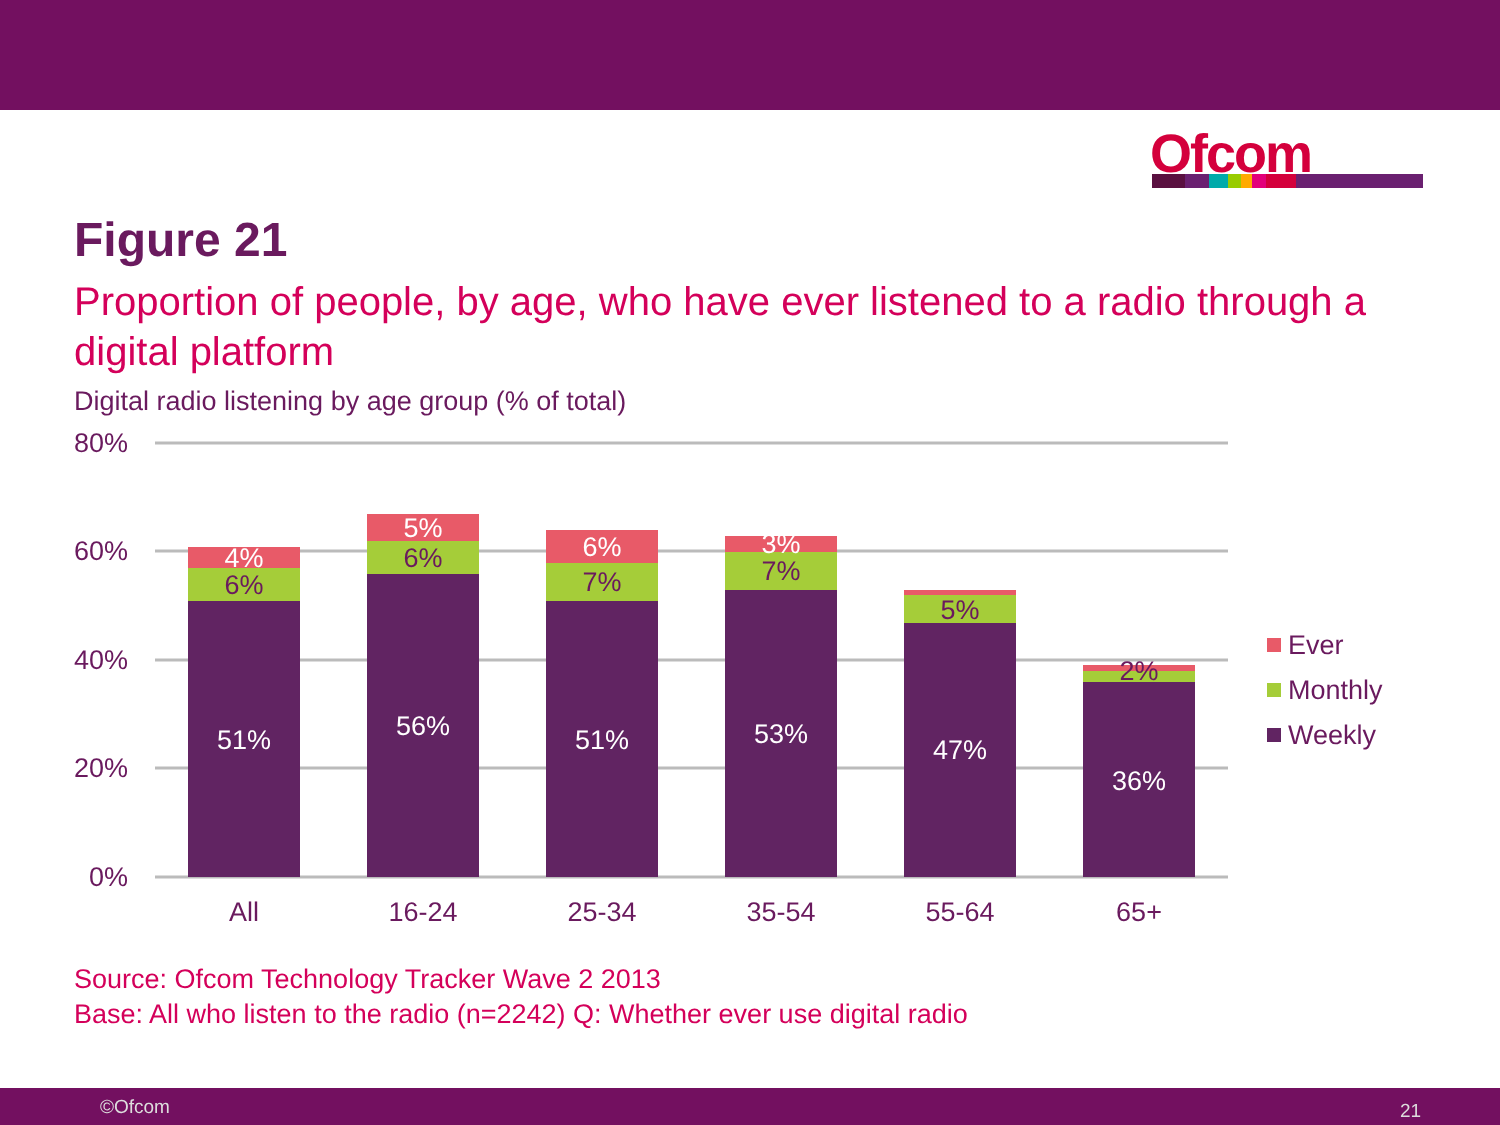Ofcom
Figure 21
Proportion of people, by age, who have ever listened to a radio through a digital platform
Digital radio listening by age group (% of total)
80%
60%
40%
20%
0%
51%
56%
51%
53%
47%
36%
4%
5%
6%
3%
6%
6%
7%
7%
5%
2%
All
16-24
25-34
35-54
55-64
65+
Ever
Monthly
Weekly
Source: Ofcom Technology Tracker Wave 2 2013
Base: All who listen to the radio (n=2242) Q: Whether ever use digital radio
©Ofcom 21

EXERCISE DIRECTIONS: The string "radio" marks the lines to copy; report each of them from the data above.

ANSWER:
Proportion of people, by age, who have ever listened to a radio through a digital platform
Digital radio listening by age group (% of total)
Base: All who listen to the radio (n=2242) Q: Whether ever use digital radio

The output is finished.